| TO DO |
In the entries below, find each line with the string "lines" and copy it.
:: RECORDS FOR THE EXERCISE ::
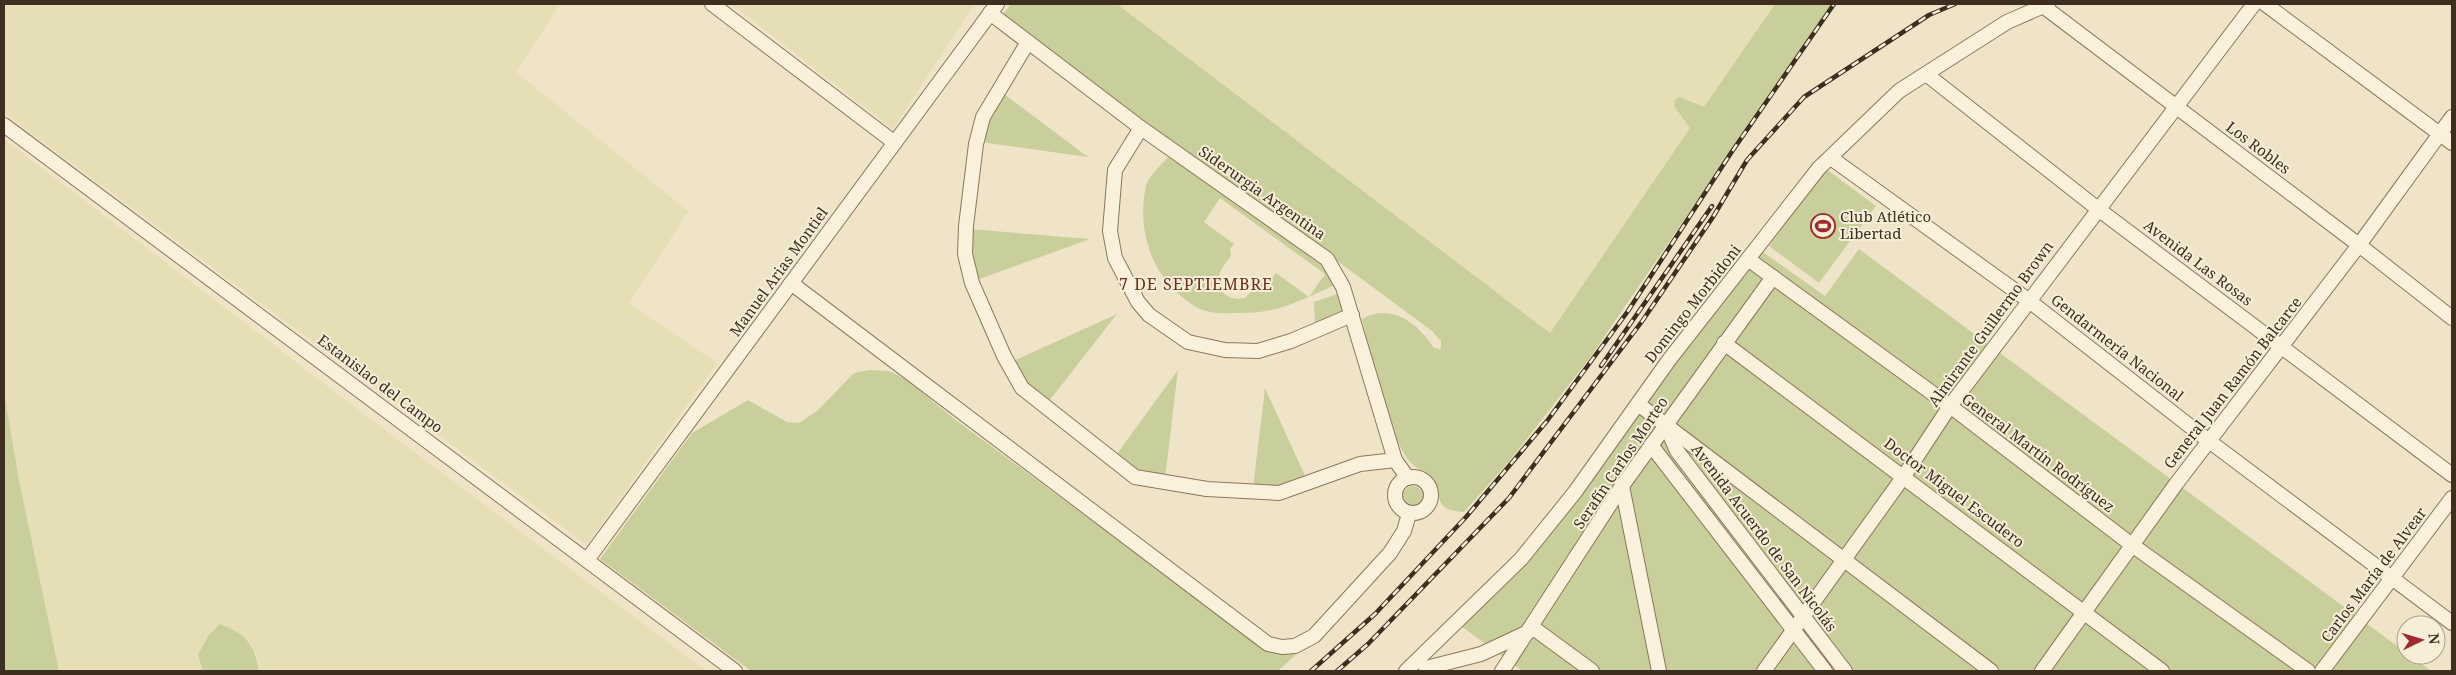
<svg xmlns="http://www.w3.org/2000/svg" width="2456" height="675" font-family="'Noto Serif',serif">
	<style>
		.farmland { fill: #e6deb5 }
		.green { fill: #c9cf9b; fill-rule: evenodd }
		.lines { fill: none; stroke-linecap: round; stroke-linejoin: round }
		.minor-casing { stroke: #8d765c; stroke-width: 16 }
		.minor { stroke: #faf1dc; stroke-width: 14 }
		.rail-casing { stroke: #3d2e20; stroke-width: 4.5 }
		.rail { stroke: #f7eed8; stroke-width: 2.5; stroke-dasharray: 8; stroke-linecap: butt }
		.labels { text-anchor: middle; stroke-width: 4; stroke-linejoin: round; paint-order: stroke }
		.street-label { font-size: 15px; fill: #3d2e20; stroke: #f7eed8 }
		.poi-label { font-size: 15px; fill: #3d2e20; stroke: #f7eed8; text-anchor: start }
		.neighbourhood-label { font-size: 16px; letter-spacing: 1px; fill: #6b2e1e; stroke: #f7eed8 }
	</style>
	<rect width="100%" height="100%" fill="#f0e4c8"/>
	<g class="farmland">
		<path d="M4,4H560L516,72L688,211L629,304L717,363L587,545L4,113Z"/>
		<path d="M731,4H975L893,129Z"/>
		<path d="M1117,4H1775L1704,108L1688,101L1675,100L1674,106L1690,128L1550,333Z"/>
		<path d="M4,139L385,430L706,671H259L256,652L198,655L203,671H59L19,480L4,393Z"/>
	</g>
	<g class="green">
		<path d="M1011,4H1117L1550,333L1690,128L1674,106L1675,100L1679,97L1704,107L1775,4H1832L1589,359L1512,458L1464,512C1429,510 1446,494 1430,478C1423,471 1413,467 1407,458C1385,426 1372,359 1362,319C1391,302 1419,324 1434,348L1441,349V341L1432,331L1332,257L1000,18Z"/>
		<path d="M1000,91L1088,157L981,142Z"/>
		<path d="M1172,153L1319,259L1337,284C1301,300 1278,314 1237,313C1227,313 1216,314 1206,311C1197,309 1188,302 1181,296C1149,270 1137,225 1146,186C1149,174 1165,162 1172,153ZM1220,198L1325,274L1309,297L1276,273L1271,279H1263L1245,298C1229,302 1213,290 1220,273C1222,267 1227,261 1231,256L1230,249L1234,244L1204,222Z"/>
		<path d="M1826,169L1876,206L1819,283L1769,246Z"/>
		<path d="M969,229L1090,239L974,281Z"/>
		<path d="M1757,248L1825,296L1859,249L2431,671H1522L1457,623L1521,559Z"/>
		<path d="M1340,293L1343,311L1341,316L1315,324L1314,302Z"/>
		<path d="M1117,314L1046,405L1009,363Z"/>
		<path d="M869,370L889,371L907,380L953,418L1267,650L1302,649L1278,671H751L600,559L692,433L748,400L787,422L799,423L817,411L854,373Z"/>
		<path d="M1178,370L1165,479L1137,473L1114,458Z"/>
		<path d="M1265,388L1307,480L1279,491L1253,488Z"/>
		<path d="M4,393L19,480L59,671H4Z"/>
		<circle cx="1413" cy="496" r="10"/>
		<path d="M220,624C246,635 254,643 259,671H203L198,655L208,636Z"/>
	</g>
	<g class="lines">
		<defs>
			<g id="minor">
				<path d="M712,4L895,143"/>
				<path d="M2265,4L2452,143"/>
				<path d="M2043,6L2359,245L2452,318"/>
				<path d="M990,13L1141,128L1327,259L1343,287L1395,460L1408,478"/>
				<path d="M1028,42L983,117L976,144L966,226L965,254L972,283L1004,356L1022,388L1135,477L1207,489L1279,493L1360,464L1395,460"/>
				<path d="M1926,74L2098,209L2452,475"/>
				<path d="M4,125L735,671"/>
				<path d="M1141,128L1115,170L1110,231L1115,258L1138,302L1149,315L1188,342L1225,350L1258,351L1291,341L1352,315"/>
				<path d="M1831,158L2028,300L2209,441L2452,623"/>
				<path d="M1748,259L1950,406L2132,545L2308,671"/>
				<path d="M791,283L1268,644L1282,647L1295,646L1314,636L1390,553L1404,531L1409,514"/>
				<path d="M1724,343L2162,671"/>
				<path d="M1638,404L1991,671"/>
				<path d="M1666,426L1677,451L1845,671"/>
				<path d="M1651,445L1825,671"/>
				<circle cx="1413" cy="495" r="18"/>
				<path d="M1622,486L1659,671"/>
				<path d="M587,560L997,4"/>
				<path d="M1532,627L1592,671"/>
				<path d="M1426,668L1481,654L1528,632"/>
				<path d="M1406,671L1521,559L1575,492L1669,360L1819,168L1899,91L2007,22L2048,4"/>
				<path d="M1502,671L1622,486L1773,277"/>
				<path d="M1764,671L1904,476L1950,406L2254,4"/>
				<path d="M2042,671L2176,484L2359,245L2452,117"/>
				<path d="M2322,671L2452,498"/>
			</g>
		</defs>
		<use href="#minor" class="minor-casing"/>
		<use href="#minor" class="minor"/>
		<defs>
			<g id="rail">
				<path d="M1601,366L1712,206"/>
				<path d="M1311,671L1375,614L1466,517L1547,421L1628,311L1731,153L1834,4"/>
				<path d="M1337,671L1368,644L1509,498L1643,320L1713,217L1747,160L1804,97L1929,15L1955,4"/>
			</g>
		</defs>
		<use href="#rail" class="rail-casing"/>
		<use href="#rail" class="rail"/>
	</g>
	<defs>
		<symbol id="stadium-ring" viewBox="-11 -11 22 22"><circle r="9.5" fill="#f7eed8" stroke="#9e2a2b" stroke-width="1.5"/><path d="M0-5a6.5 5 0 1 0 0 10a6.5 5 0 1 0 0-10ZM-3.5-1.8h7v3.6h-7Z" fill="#9e2a2b"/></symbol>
	</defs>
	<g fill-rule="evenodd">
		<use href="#stadium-ring" x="1809" y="212" width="28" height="28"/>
	</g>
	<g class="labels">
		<g class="street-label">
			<text transform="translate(2258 148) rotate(37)" y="5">Los Robles</text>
			<text transform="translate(1262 193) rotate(35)" y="5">Siderurgia Argentina</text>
			<text transform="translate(2198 263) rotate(37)" y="5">Avenida Las Rosas</text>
			<text transform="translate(779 272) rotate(-54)" y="5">Manuel Arias Montiel</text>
			<text transform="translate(1693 304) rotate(-52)" y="5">Domingo Morbidoni</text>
			<text transform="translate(1991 324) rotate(-54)" y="5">Almirante Guillermo Brown</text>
			<text transform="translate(2117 348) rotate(38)" y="5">Gendarmería Nacional</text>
			<text transform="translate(2233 383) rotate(-52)" y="5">General Juan Ramón Balcarce</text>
			<text transform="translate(380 384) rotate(37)" y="5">Estanislao del Campo</text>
			<text transform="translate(2038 453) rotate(37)" y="5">General Martín Rodríguez</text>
			<text transform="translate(1621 463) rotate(-56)" y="5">Serafín Carlos Morteo</text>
			<text transform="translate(1954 493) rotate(37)" y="5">Doctor Miguel Escudero</text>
			<text transform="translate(1764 538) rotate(53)" y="5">Avenida Acuerdo de San Nicolás</text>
			<text transform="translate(2374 575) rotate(-53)" y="5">Carlos María de Alvear</text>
		</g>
		<g class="poi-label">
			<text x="1840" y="222">Club Atlético<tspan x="1840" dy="17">Libertad</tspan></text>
		</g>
		<g class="neighbourhood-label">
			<text x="1196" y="290">7 DE SEPTIEMBRE</text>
		</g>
	</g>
	<rect width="2456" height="675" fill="none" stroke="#3d2e20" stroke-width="10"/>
	<g transform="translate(2421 640) rotate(85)"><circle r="24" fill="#f7eed8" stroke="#ada18e"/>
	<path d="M0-4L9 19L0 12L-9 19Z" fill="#9e2a2b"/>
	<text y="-8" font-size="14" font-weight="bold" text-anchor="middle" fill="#3d2e20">N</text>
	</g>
</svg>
:::
| ANSWER TO THE PROBLEM |
		.lines { fill: none; stroke-linecap: round; stroke-linejoin: round }
	<g class="lines">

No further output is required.